The announcement, posted on the website of the Ministry of Commerce, said that foreign institutional investors are exempt from registration fees when taking out domestic and foreign loans for property and settling foreign exchange transactions.
Foreign individuals and companies are now allowed to buy as many properties as they wish, but they are still subject to local housing purchase limits, such as that in Shanghai, where people without a Shanghai household registration are allowed to buy only one property.
Previously, foreign residents were allowed to buy no more than one property on the mainland and had to first have worked in China for a year.
Analysts said Thursday's move was an adjustment under current market conditions, since housing prices are stabilizing and the market is mature enough to open to foreign capital.
"Before, when foreign capital came into China's domestic property market, housing prices surged to a level that Chinese residents could not afford, and the pace of the housing price rises was so much faster than that of local residents' income," said Tao Wei, a property agent with Shanghai Tianyou Property.
In 2009, when a high-end property project was launched in central Shanghai, foreign investors flocked to buy, according to a Xinhua report, and one extended family purchased 48 units at one time.
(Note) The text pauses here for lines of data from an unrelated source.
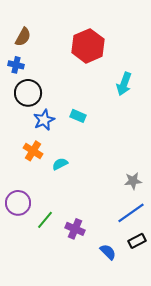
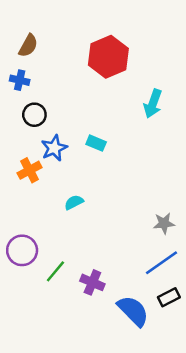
black circle: (28, 93) -> (34, 115), size x0.7
orange cross: (33, 151) -> (29, 170), moved, turned 30
blue semicircle: (108, 252) -> (133, 311), size x1.6

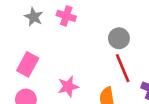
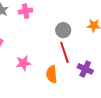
pink cross: (66, 16) -> (26, 11), turned -32

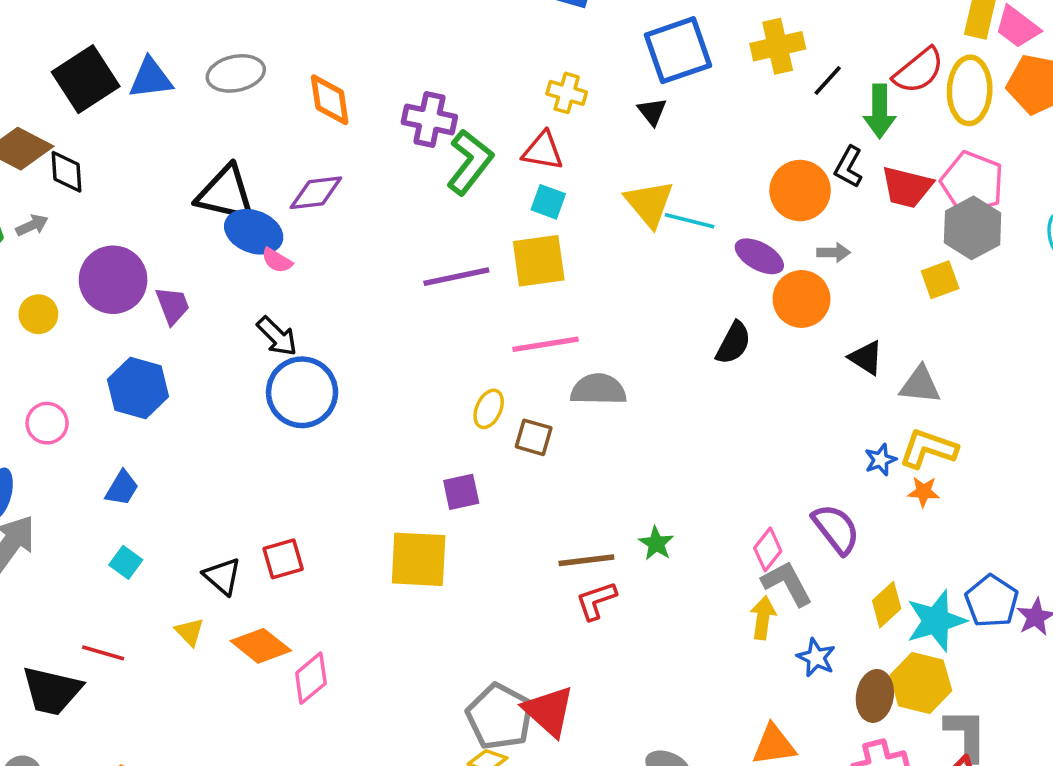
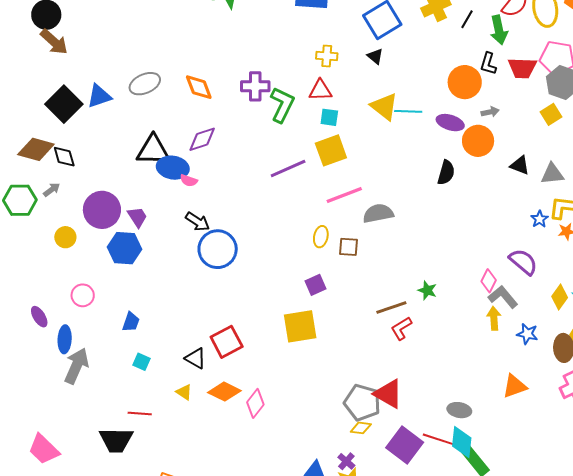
blue hexagon: (138, 388) -> (124, 248), moved
red square: (283, 559) -> (227, 342), size x1.4

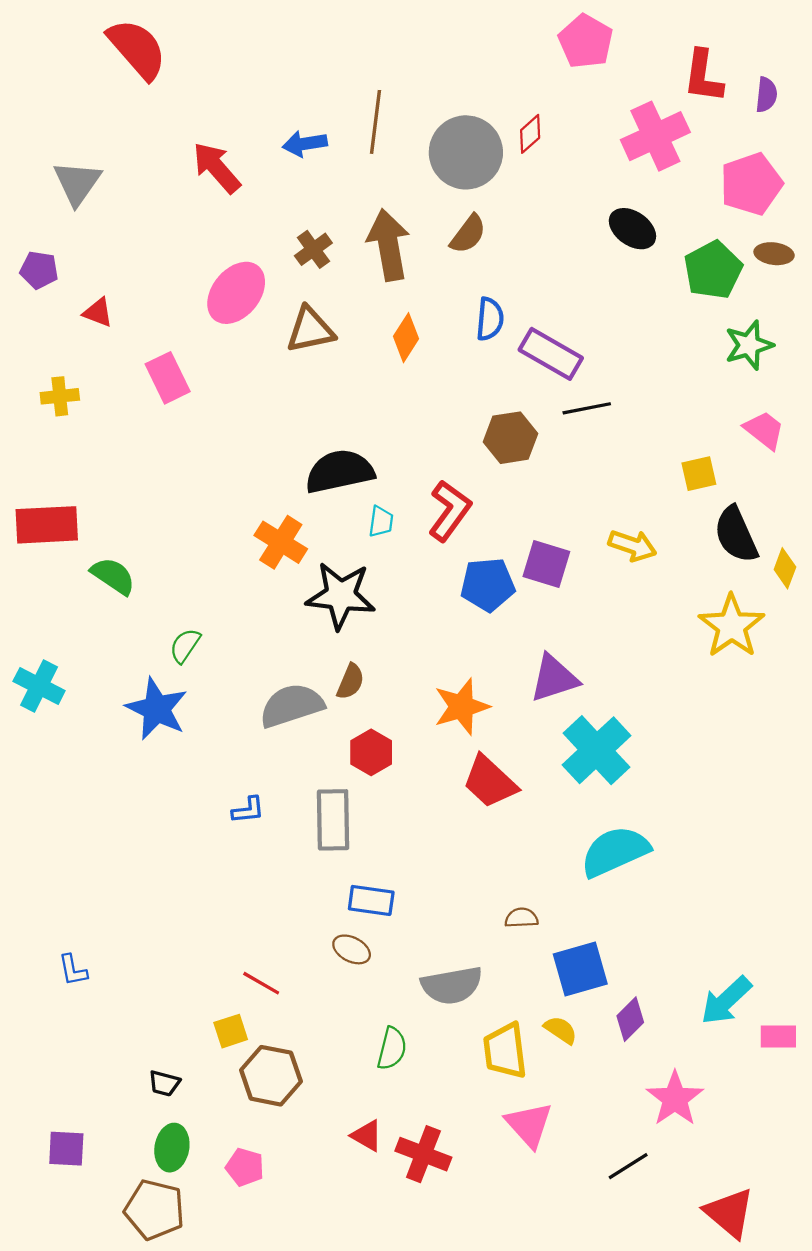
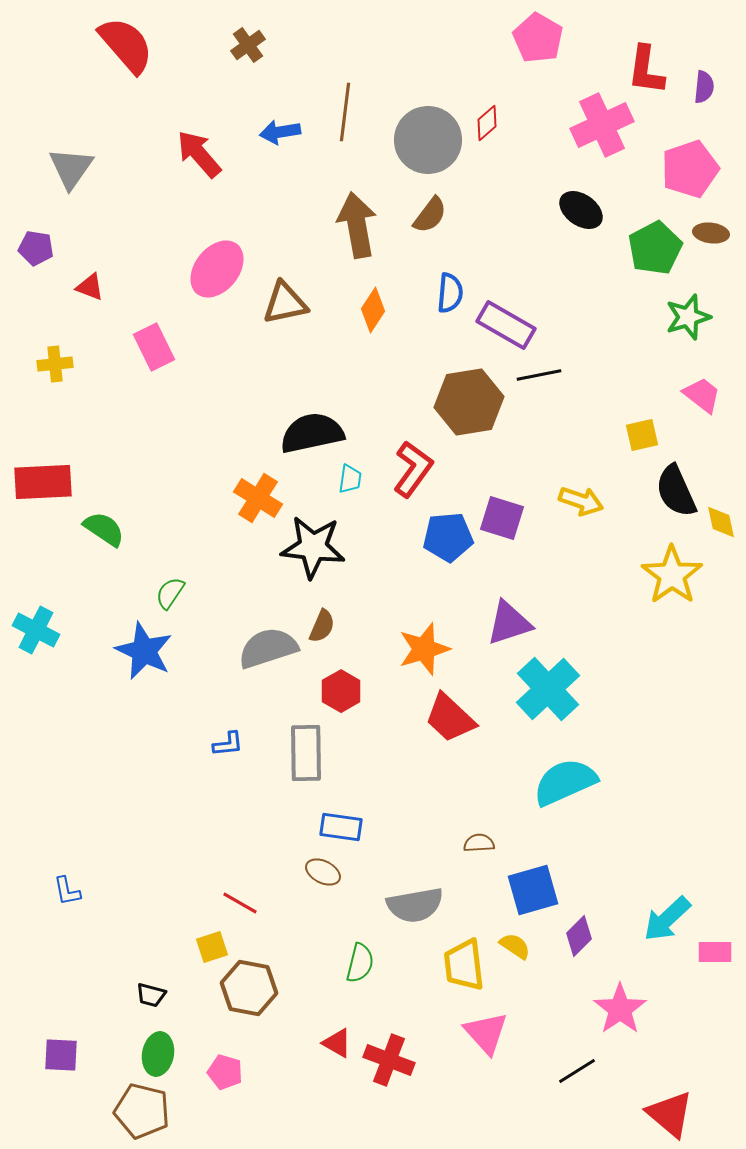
brown cross: (313, 249) -> (248, 45), moved
brown hexagon: (511, 438) -> (469, 402), size x1.4
yellow diamond: (785, 568) -> (721, 522), turned -33

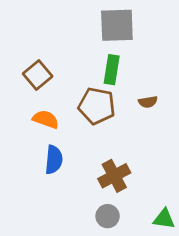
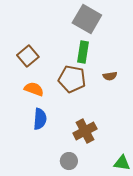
gray square: (117, 25) -> (87, 19), turned 32
gray circle: (108, 216) -> (69, 161), moved

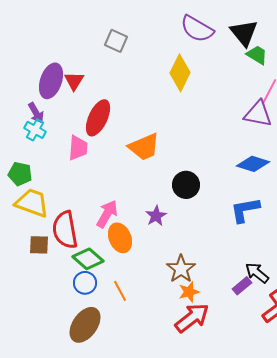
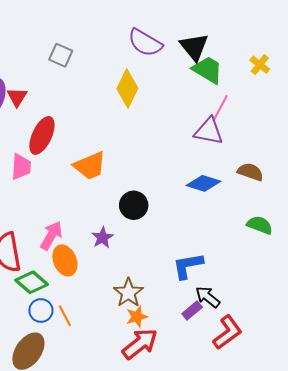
green trapezoid: (257, 55) -> (208, 70), size x1.4
blue L-shape: (245, 210) -> (188, 266), moved
blue circle: (85, 283) -> (41, 310), moved

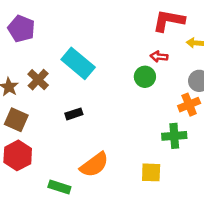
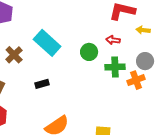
green circle: (145, 77) -> (89, 52), moved
green cross: (174, 136) -> (115, 67), moved

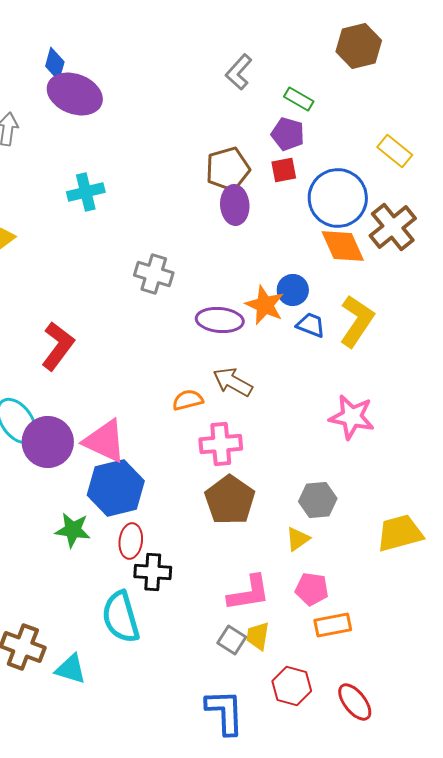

The previous house purchase limits were made under such particular circumstances, and they end because the market has changed, said Tao.
For foreign investors who have worked in China and want to own housing, the policy change is good news that will help them buy property, but it will not significantly affect housing prices nation-wide because the increase in demand will be marginal compared with the huge inventories across the nation, market insiders said.
Properties in Beijing and Shanghai are most sought after by foreign investors. As purchase limits still exist in these key cities, speculation will not be a danger, said James Macdonald, research director at Savills East China.
In second-and lower-tier cities without purchase limits, foreign investors may be spurred to buy properties to meet housing demands, but it is not likely they would buy many more than they need for their own purposes, such as for value growth or rental return, as the yields in these cities are lower than in other world gateway cities, according to Zhang Hongwei, chief analyst of Tospur Real Estate Consultancy.